Solved – Purpose of dendrogram and hierarchical clustering

clusteringdendrogramhierarchical clustering

This is likely a very naive question. I've lately been reading about hierarchical clustering algorithms, and various discussions about how to interpret dendrograms or find optimal heights for cutting a dendrogram. I've also played around with some hierarchical clustering software in Python.

My question is: what exactly can a dendrogram tell you that you couldn't find out from a simple distance matrix?

Firstly, computing a dendrogram is very costly. Most linkage methods (such as group average linkage) have an algorithmic complexity of O(N^2) logN, which any comp-sci student can tell you, is pretty horrible in terms of scalability. Even a dataset with something like only 1,000 datapoints could be relatively slow on modern computing hardware.

Secondly, it seems that once you actually have the dendrogram, it's not always clear exactly how to cut it. However, generally you want to try and find clusters with lower distance values. Intuitively, clusters at heights with very high distance values are likely not very significant.

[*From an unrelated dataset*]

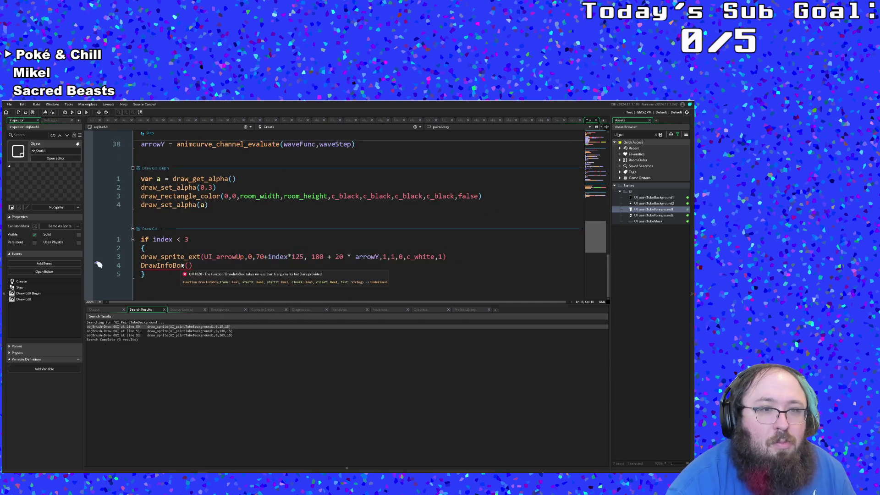
scroll(181, 265, "up", 15)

So with all that said, what exactly can a dendrogram tell you that you couldn't ascertain with a simple distance matrix? By that I mean, instead of constructing a dendrogram, simply compute a NxN distance matrix in O(N^2) time, then iterate over the matrix and find distance values which fall within some predefined range or threshold. This will give you a list of all points which are "close" to each other, and produce a single cluster of likely-related objects.

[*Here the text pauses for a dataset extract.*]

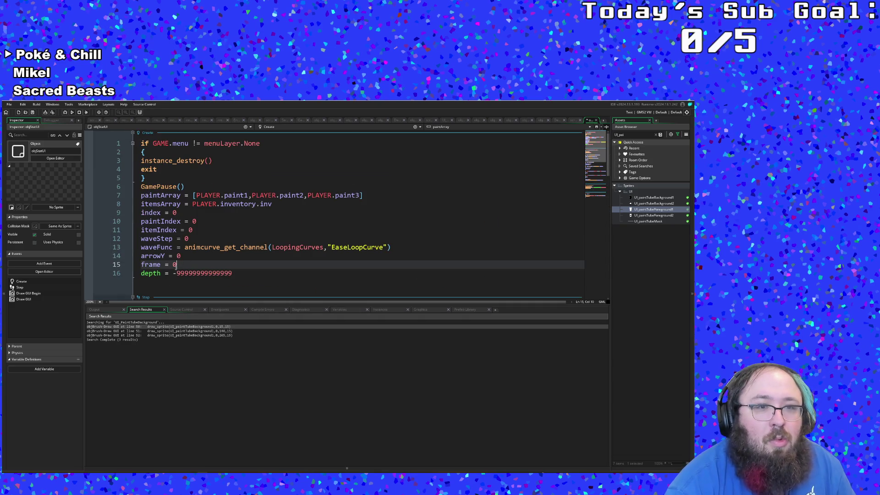
scroll(176, 267, "down", 15)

So, my question is, what can a dendrogram tell you that may potentially be more informative, significant or useful than a simple distance matrix?

Best Answer

What threshold would you use on the matrix approach?

That is what (for single-linkage, the other linkages are much more interesting) the height is: a distance threshold.

The hierarchical clustering algorithms are working on the distance matrix just as you suggest, and looking exactly for such distance patterns. But the matrix has size O(n^2) (which is pretty horrible, and most tools will run out of memory at around 50000 to 65535 objects) and if you only need to pass over the matrix log n times, then you have O(n^2 log n) complexity.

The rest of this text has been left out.